The whole of my yeargroup play tennis tournaments on Tuesday afternoons, even in winter. I hate it. I'm not good at sport, and I'm not very fit either. I usually find myself out after my first game, and regulated to sitting at the court fringes, watching or not watching as I please while I freeze to death.
Today I had been sitting there alone for half an hour. Then someone sat down next to me. Deanna Macpherson.
"Hello," she said.
"Hello," I returned. I paused. Would she say anything to me? "Are you out already? You're usually quite good, aren't you?" I felt awkward talking at all. I don't often get to talk to other people. My parents lock themselves away from society and from me, and everyone in the village ignores me as a whole. I usually content myself with writing my thoughts in a diary, which helps me to keep up my conversational skills, or indulging in a kind of silent telepathic sympathy with the cat, a stray who seems to find refuge in my house, goodness knows why.

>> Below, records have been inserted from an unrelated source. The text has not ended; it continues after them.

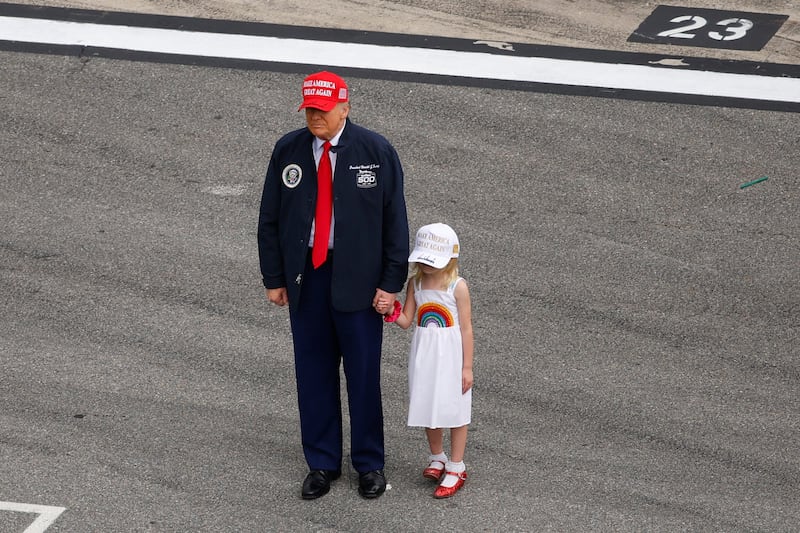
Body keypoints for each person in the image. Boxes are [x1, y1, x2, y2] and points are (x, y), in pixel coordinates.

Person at [257, 71, 409, 500]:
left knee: (363, 376)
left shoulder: (376, 151)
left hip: (360, 282)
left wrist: (390, 282)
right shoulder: (288, 149)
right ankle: (322, 464)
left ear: (345, 107)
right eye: (309, 110)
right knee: (313, 374)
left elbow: (395, 222)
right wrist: (274, 278)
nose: (315, 118)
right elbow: (269, 219)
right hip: (307, 277)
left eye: (322, 110)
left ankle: (369, 464)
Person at [379, 223, 474, 498]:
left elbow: (466, 328)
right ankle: (438, 456)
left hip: (452, 355)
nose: (426, 265)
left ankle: (457, 465)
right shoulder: (416, 283)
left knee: (455, 410)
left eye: (432, 260)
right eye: (422, 259)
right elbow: (408, 320)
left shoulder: (458, 287)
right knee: (428, 405)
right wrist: (390, 311)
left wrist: (467, 367)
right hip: (425, 355)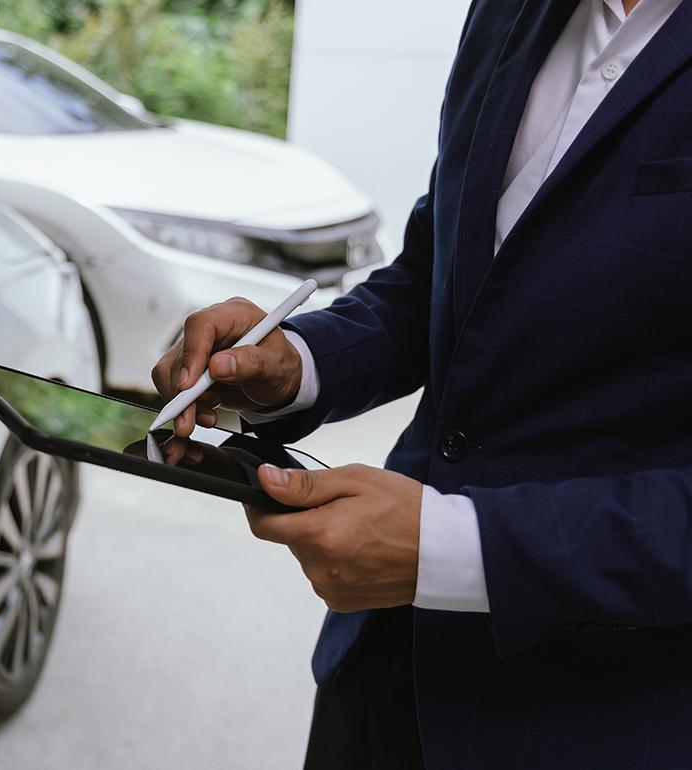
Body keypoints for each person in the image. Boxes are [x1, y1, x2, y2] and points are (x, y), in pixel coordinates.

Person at [152, 0, 692, 767]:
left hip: (607, 718)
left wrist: (453, 547)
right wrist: (296, 362)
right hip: (379, 663)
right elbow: (436, 275)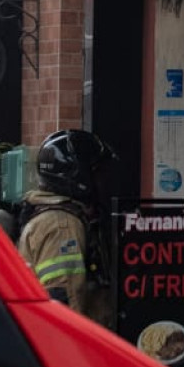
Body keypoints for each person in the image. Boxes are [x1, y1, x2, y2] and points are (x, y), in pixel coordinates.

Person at [16, 129, 114, 323]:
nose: (103, 181)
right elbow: (66, 303)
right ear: (80, 176)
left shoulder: (46, 216)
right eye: (97, 173)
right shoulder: (63, 227)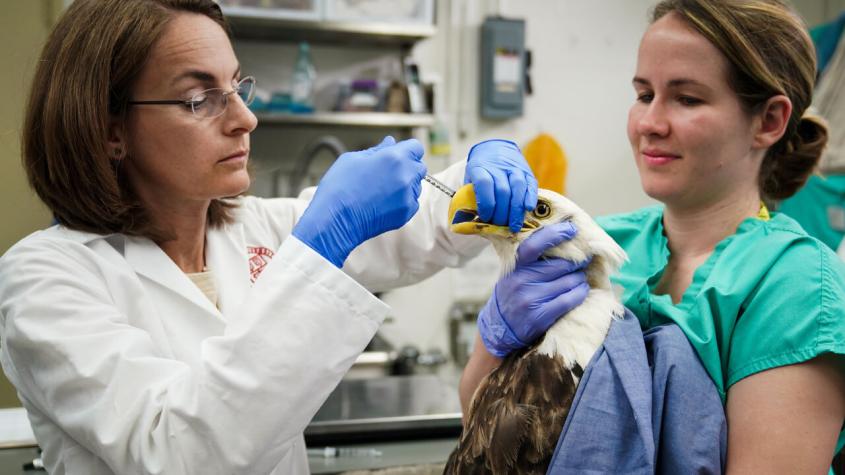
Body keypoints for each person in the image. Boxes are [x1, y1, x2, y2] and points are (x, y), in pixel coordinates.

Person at [0, 1, 589, 474]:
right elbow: (183, 454)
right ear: (109, 132)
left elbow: (424, 224)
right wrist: (321, 246)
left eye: (237, 86)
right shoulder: (45, 280)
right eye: (199, 98)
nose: (244, 118)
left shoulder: (255, 227)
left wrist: (482, 170)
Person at [459, 0, 845, 473]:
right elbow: (484, 434)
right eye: (644, 95)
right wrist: (496, 336)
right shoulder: (599, 244)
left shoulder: (795, 286)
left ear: (768, 121)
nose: (649, 124)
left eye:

"I was unlucky to play Lucy Hamilton this early. She always wins the girls' tournament. But then I'm not that good."
I had not really seen her play at all. I only guessed that she is good, because she looks tall and athletic, like Vere, and Vere was good at tennis. Lucy Hamilton is just another girl, like Deanna Macpherson, of course, and I don't know how good she is, so I say nothing.
"My sister has finished knitting a scarf," Deanna Macpherson said proudly.
I wondered what was exciting. Knitting is an entirely unknown field, and, I always thought, for old people, but I said, "That's good. Can you knit?"
The ghost of a smile was on her lips. "No; it's not really the thing for a fourteen-year-old."
I speculated to myself as to whether it was 'the thing' for a nine-year-old.
"What was your sister like?" she queried of me suddenly.
"You'll just go back and tell your friends whatever I tell you," I said angrily. "You'll laugh at me and my sister with them. Why should I tell you? And why are you even talking to me? The most beautiful girl in the school talking to the ugliest boy in history! It's just not on!" I was unable to stop this outburst from pouring out, and I covered my face with my hands, expecting her to go away and never speak to me again. But when I looked up, she was still there.
"Sorry; I didn't realise you were still touchy."
We sat in almost companiable silence for a minute, the wind tugging at our hair, strangely calming.
"I can't remember what she looks like," I owned finally, though it was a lie. 'She looks like you,' I thought, 'exactly like you.' "Dark hair, dark eyes, people say. White skin. She'd be nineteen now."
She nodded. "Nothing like you, then?"
"She was beautiful, I used to think," I said.
"And you still think?"
"I don't know her any more. I haven't forgotten her...I just don't know her. I was only ten. But if I still knew her she'd certainly be beautiful. All the boys would have run after her like mad, if she'd let them. I wish I was better-looking. But we're not all perfect. I'm just born with so many defects, and Vere was born with none. I suppose we must all move on. But it's difficult. It's been the same so long, and nothing is about to change, and I don't want anything to change, either."
She looked disappointed, but sympathetic. I think she realised how depressing this talk is for me. "My sister has brown hair and green eyes, and is quite plain, but she's the most darling thing on earth, and I wouldn't ever swap her. Appearance doesn't matter that much."
This was comforting, but I was not convinced. I knew she was wrong. 'Appearance doesn't matter that much.' Easy for someone as beautiful as her to say, though it's not as if these beauties don't spend ages in front of the mirror checking that they are flawless. But we ugly face, we know better - we spend even longer in front of the mirror!
I could get rid of my slight podginess. That could be fixed by a few visits to the local gym, if I could be bothered to make the commitment.
I didn't realise it at the time, but this was the healthiest thought I'd had in years. I was finally beginning, just slightly, to move on and try to wipe out the past. Of course, unless the village people altered their attitude towards me, nothing would change, but at least I could stop feeling so wretched. Besides, it wasn't for them to change their attitudes, though I didn't realise it at the time. It was for me to change my own attitude, and they would grow to fit mine - if I willed it, I had the power to change my whole life.
And then for the first time in five years, a small laugh bubbled up my throat and out of my mouth. Deanna Macpherson didn't look at me as if I was demented, either. She just opened her own mouth and laughed with me. And boy, it felt good!